DynamoRIO / dynamorio

Dynamic Instrumentation Tool Platform
Other
2.62k stars 554 forks source link

"sigaltstack too small in native thread" in detach_signal test #6880

Open derekbruening opened 2 months ago

derekbruening commented 2 months ago

This happened once on the aarch64-sve-precommit-256 test:

https://github.com/DynamoRIO/dynamorio/actions/runs/9914012718/job/27392240520?pr=6879

2024-07-12T21:08:37.5756527Z 358: detaching
2024-07-12T21:08:37.5756915Z 358: signal count post-detach: 66757
2024-07-12T21:08:37.5757319Z 358: native signals delivered: 59542
2024-07-12T21:08:37.5758963Z 358: <Application /opt/actions-runner/_work/dynamorio/dynamorio/build/build_debug-internal-64/suite/tests/bin/api.detach_signal (20510). Cannot correctly handle received signal 12 in thread 20513: sigaltstack too small in native thread.>

This code was recently changed by #6815 so it is possible this is an introduced regression.

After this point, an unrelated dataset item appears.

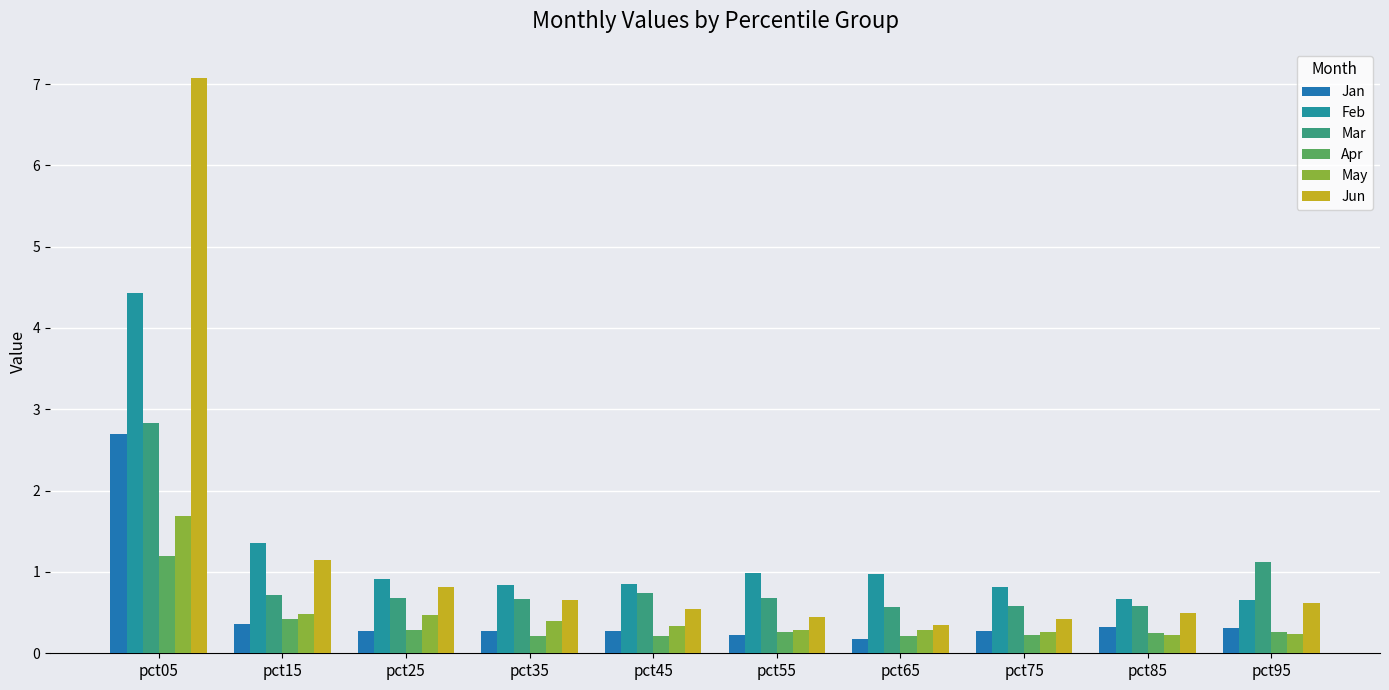

Read the May value at pct75.

0.3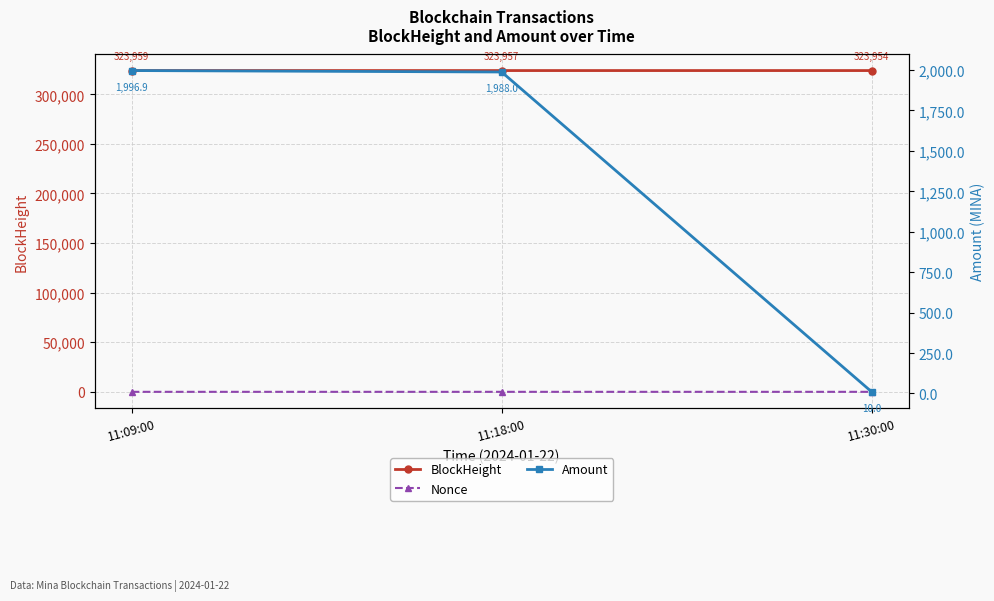

List the labels in order of BlockHeight value, largest first.

11:09:00, 11:18:00, 11:30:00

abhinav92003 commented 2 months ago

This code was recently changed by #6815 so it is possible this is an introduced regression.

The change in #6815 was to avoid running out of stack space by reusing the existing frame during native signal delivery for an almost-detached thread (which has only the removal of DR main_signal_handler left); this should actually make "sigaltstack too small in native thread" less likely as we're now using less stack space for native signal delivery.

We'll need more info on the exact sequence of events happening here.

AssadHashmi commented 2 months ago

Could this regression have something to do with https://github.com/DynamoRIO/dynamorio/pull/6868 merged 3 days ago?

derekbruening commented 2 months ago

I logged into the aarch64-precommit machine but can't reproduce it there:

derek@dynamorio:~/dr/build$ ctest --repeat-until-fail 500 -R detach_signal
Test project /home/derek/dr/build
    Start 351: code_api|api.detach_signal
    Test #351: code_api|api.detach_signal .......   Passed    0.22 sec
    Start 351: code_api|api.detach_signal
    Test #351: code_api|api.detach_signal .......   Passed    0.21 sec
...
1/1 Test #351: code_api|api.detach_signal .......   Passed    0.19 sec

100% tests passed, 0 tests failed out of 1

Total Test time (real) = 104.28 sec

I don't have access to the aarch64-sve-precommit machine which is where it failed. @AssadHashmi maybe you could run it on that machine 1000x and see if it reproduces? If so maybe removing #6868 and repeating would show whether that is the culprit?